Wow, I feel so sorry for him


----------



## bigdbucks (Jun 7, 2002)

definetly not Milwaukee's season, nothing goes right:no: :sigh:


----------



## Pacers Fan (Aug 25, 2002)

This really sucks for the Bucks; I don't think TJ will ever be the same. He had the potential to be one of the best PG's in the league, and a very entertaining player at that.


----------



## whiterhino (Jun 15, 2003)

It's really a shame, I think TJ Ford could have been a John Stockton or a Jason Kidd if this didn't happen...he was the best pure point guard to come into the league in a very very long time.
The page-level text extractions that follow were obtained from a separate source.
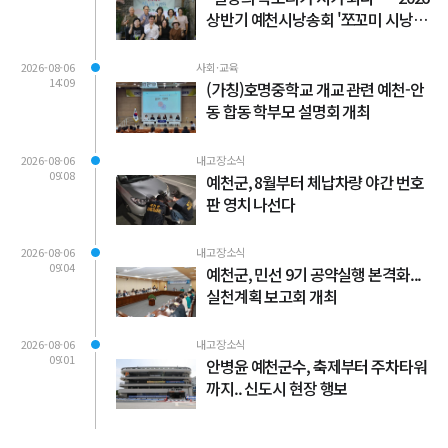
상반기 예천시낭송회 '쪼꼬미 시낭송
회' 성료
2026-08-06
사회·교육
14:09
(가칭)호명중학교 개교 관련 예천-안
동 합동 학부모 설명회 개최
2026-08-06
내고장소식
09:08
예천군, 8월부터 체납차량 야간 번호
판 영치 나선다
2026-08-06
내고장소식
09:04
예천군, 민선 9기 공약실행 본격화...
실천계획 보고회 개최
2026-08-06
내고장소식
09:01
안병윤 예천군수, 축제부터 주차타워
까지.. 신도시 현장 행보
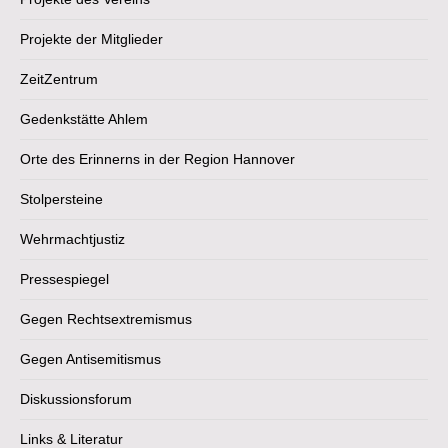
Projekte der Mitglieder
ZeitZentrum
Gedenkstätte Ahlem
Orte des Erinnerns in der Region Hannover
Stolpersteine
Wehrmachtjustiz
Pressespiegel
Gegen Rechtsextremismus
Gegen Antisemitismus
Diskussionsforum
Links & Literatur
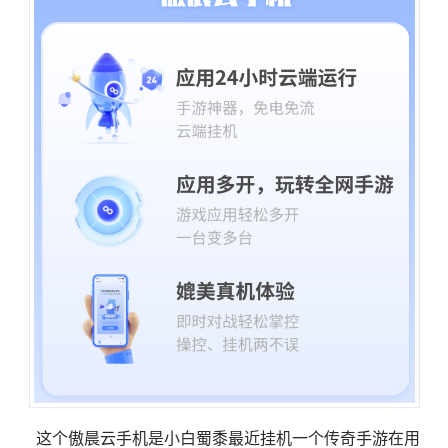
这个傲晨云手机是小白蜀黍最近挂机一个传奇手游在用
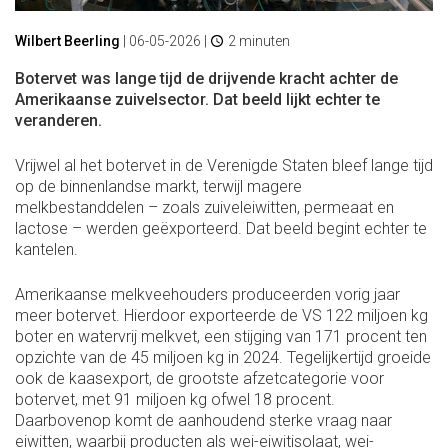
Wilbert Beerling
|
06-05-2026
|
2 minuten
Botervet was lange tijd de drijvende kracht achter de
Amerikaanse zuivelsector. Dat beeld lijkt echter te
veranderen.
Vrijwel al het botervet in de Verenigde Staten bleef lange tijd
op de binnenlandse markt, terwijl magere
melkbestanddelen – zoals zuiveleiwitten, permeaat en
lactose – werden geëxporteerd. Dat beeld begint echter te
kantelen.
Amerikaanse melkveehouders produceerden vorig jaar
meer botervet. Hierdoor exporteerde de VS 122 miljoen kg
boter en watervrij melkvet, een stijging van 171 procent ten
opzichte van de 45 miljoen kg in 2024. Tegelijkertijd groeide
ook de kaasexport, de grootste afzetcategorie voor
botervet, met 91 miljoen kg ofwel 18 procent.
Daarbovenop komt de aanhoudend sterke vraag naar
eiwitten, waarbij producten als wei-eiwitisolaat, wei-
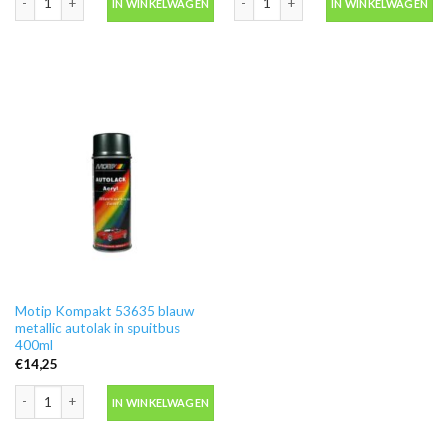
IN WINKELWAGEN
IN WINKELWAGEN
Motip Kompakt 53635 blauw
metallic autolak in spuitbus
400ml
€
14,25
Motip Kompakt 53635 blauw metallic autolak in spuitbus 400ml aantal
IN WINKELWAGEN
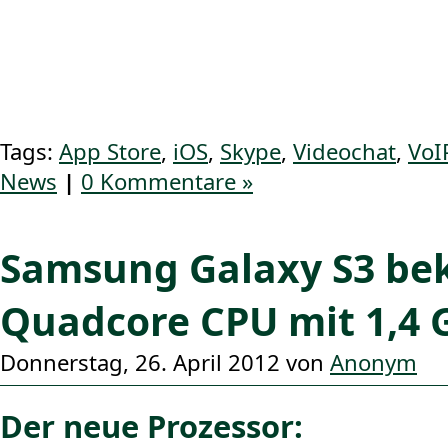
Tags:
App Store
,
iOS
,
Skype
,
Videochat
,
VoI
News
|
0 Kommentare »
Samsung Galaxy S3 b
Quadcore CPU mit 1,4 
Donnerstag, 26. April 2012 von
Anonym
Der neue Prozessor:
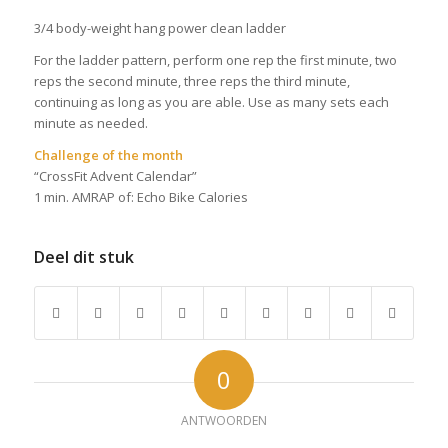
3/4 body-weight hang power clean ladder
For the ladder pattern, perform one rep the first minute, two
reps the second minute, three reps the third minute,
continuing as long as you are able. Use as many sets each
minute as needed.
Challenge of the month
“CrossFit Advent Calendar”
1 min. AMRAP of: Echo Bike Calories
Deel dit stuk
0
ANTWOORDEN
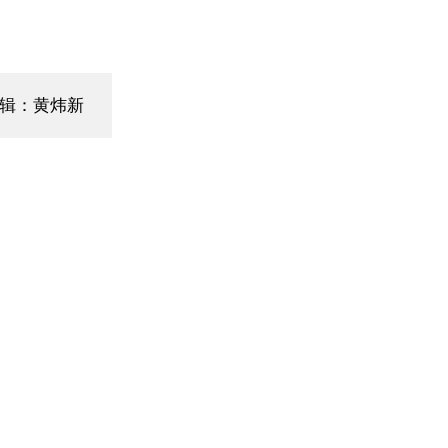
辑：黄炜新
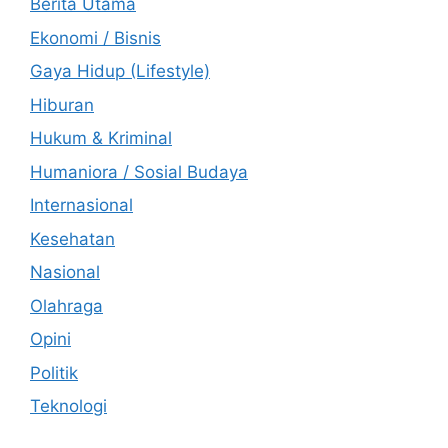
Berita Utama
Ekonomi / Bisnis
Gaya Hidup (Lifestyle)
Hiburan
Hukum & Kriminal
Humaniora / Sosial Budaya
Internasional
Kesehatan
Nasional
Olahraga
Opini
Politik
Teknologi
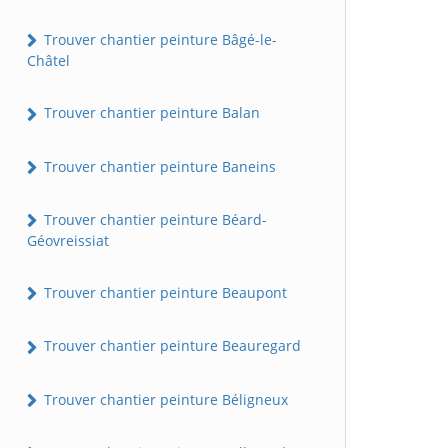
Trouver chantier peinture Bâgé-le-
Châtel
Trouver chantier peinture Balan
Trouver chantier peinture Baneins
Trouver chantier peinture Béard-
Géovreissiat
Trouver chantier peinture Beaupont
Trouver chantier peinture Beauregard
Trouver chantier peinture Béligneux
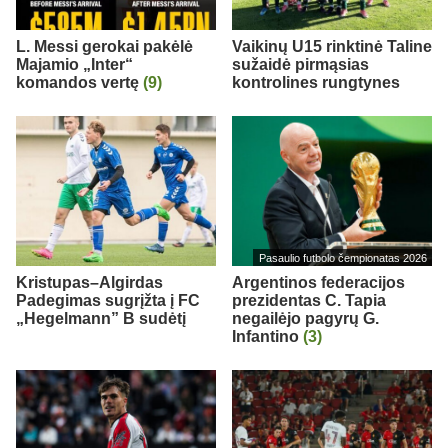
L. Messi gerokai pakėlė
Vaikinų U15 rinktinė Taline
Majamio „Inter“
sužaidė pirmąsias
komandos vertę
(9)
kontrolines rungtynes
Pasaulio futbolo čempionatas 2026
Kristupas–Algirdas
Argentinos federacijos
Padegimas sugrįžta į FC
prezidentas C. Tapia
„Hegelmann” B sudėtį
negailėjo pagyrų G.
Infantino
(3)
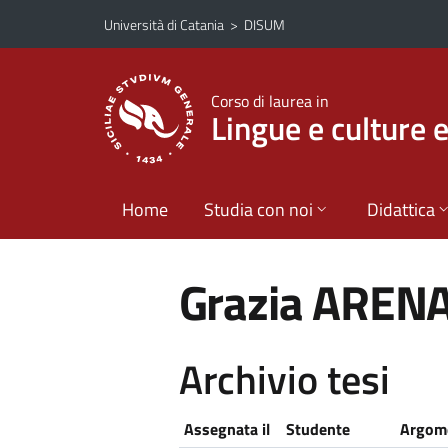
Vai al contenuto principale
Vai al menu di navigazione
Università di Catania
>
DISUM
Corso di laurea in
Lingue e culture 
Home
Studia con noi
Didattica
Grazia AREN
Archivio tesi
Assegnata il
Studente
Argome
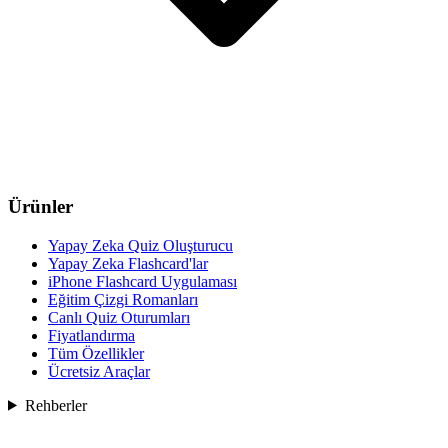
Ürünler
Yapay Zeka Quiz Oluşturucu
Yapay Zeka Flashcard'lar
iPhone Flashcard Uygulaması
Eğitim Çizgi Romanları
Canlı Quiz Oturumları
Fiyatlandırma
Tüm Özellikler
Ücretsiz Araçlar
Rehberler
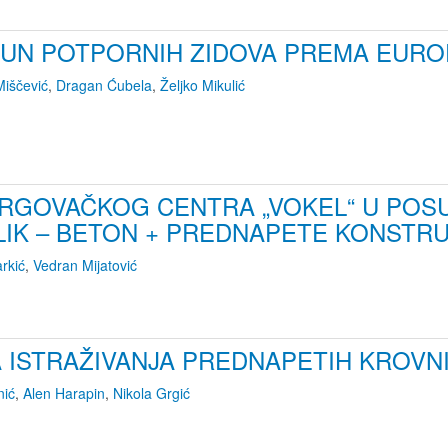
ČUN POTPORNIH ZIDOVA PREMA EUR
Miščević
,
Dragan Ćubela
,
Željko Mikulić
TRGOVAČKOG CENTRA „VOKEL“ U POS
IK – BETON + PREDNAPETE KONSTRU
rkić
,
Vedran Mijatović
 ISTRAŽIVANJA PREDNAPETIH KROVN
nić
,
Alen Harapin
,
Nikola Grgić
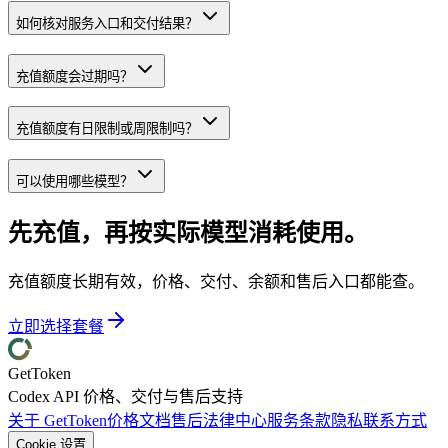
如何核对服务入口和交付结果？
充值额度会过期吗？
充值额度有日限制或周限制吗？
可以使用哪些模型？
先充值，再按实际模型消耗使用。
充值额度长期有效，价格、交付、余额和售后入口都能查。
立即选择套餐
GetToken
Codex API 价格、交付与售后支持
关于 GetToken
价格
文档
售后
法律中心
服务条款
隐私
联系方式
Cookie 设置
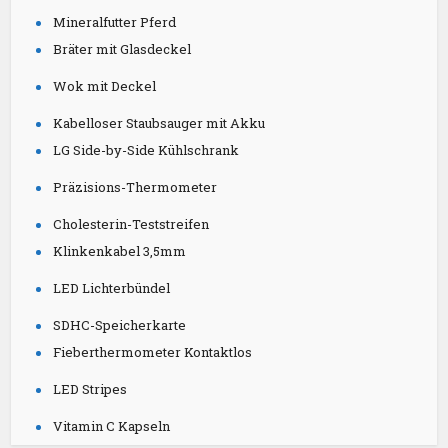
Mineralfutter Pferd
Bräter mit Glasdeckel
Wok mit Deckel
Kabelloser Staubsauger mit Akku
LG Side-by-Side Kühlschrank
Präzisions-Thermometer
Cholesterin-Teststreifen
Klinkenkabel 3,5mm
LED Lichterbündel
SDHC-Speicherkarte
Fieberthermometer Kontaktlos
LED Stripes
Vitamin C Kapseln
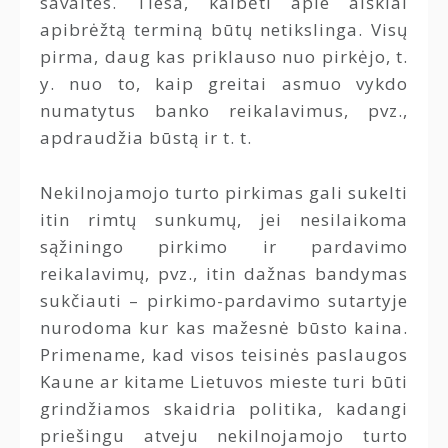
savaites. Tiesa, kalbėti apie aiškiai
apibrėžtą terminą būtų netikslinga. Visų
pirma, daug kas priklauso nuo pirkėjo, t.
y. nuo to, kaip greitai asmuo vykdo
numatytus banko reikalavimus, pvz.,
apdraudžia būstą ir t. t.
Nekilnojamojo turto pirkimas gali sukelti
itin rimtų sunkumų, jei nesilaikoma
sąžiningo pirkimo ir pardavimo
reikalavimų, pvz., itin dažnas bandymas
sukčiauti – pirkimo-pardavimo sutartyje
nurodoma kur kas mažesnė būsto kaina.
Primename, kad visos teisinės paslaugos
Kaune ar kitame Lietuvos mieste turi būti
grindžiamos skaidria politika, kadangi
priešingu atveju nekilnojamojo turto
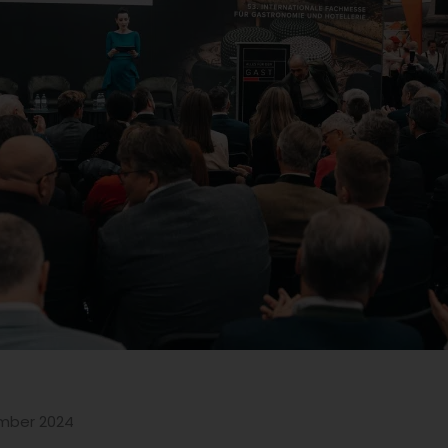
ember 2024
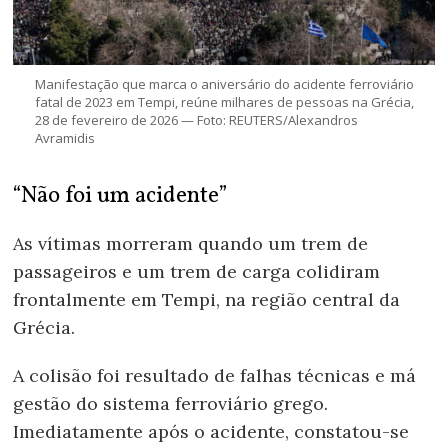
Manifestação que marca o aniversário do acidente ferroviário
fatal de 2023 em Tempi, reúne milhares de pessoas na Grécia,
28 de fevereiro de 2026 — Foto: REUTERS/Alexandros
Avramidis
“Não foi um acidente”
As vítimas morreram quando um trem de
passageiros e um trem de carga colidiram
frontalmente em Tempi, na região central da
Grécia.
A colisão foi resultado de falhas técnicas e má
gestão do sistema ferroviário grego.
Imediatamente após o acidente, constatou-se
I hope he somehow gets healed.


----------



## Priest (Jun 24, 2003)

i think he'll be the same when he comes back he just has to work on his conditioning..but i also heard that his spinal cord could crumble wit da lightest touch


----------



## DHarris34Phan (Oct 28, 2004)

This is bad news for us, definitly, but if we can get TJ Ford back even just 80% next year, but he continues to improve, we have the best young PG tandem in the leauge with Mo Williams and TJ Ford

Keep rehab-ing TJ, we need you! :clap:


----------



## Pan Mengtu (Jun 18, 2004)

Not looking good :nonono:


----------



## Damian Necronamous (Jun 10, 2002)

If Ford ever does get back, it'll be very interesting to see how he pans out.


----------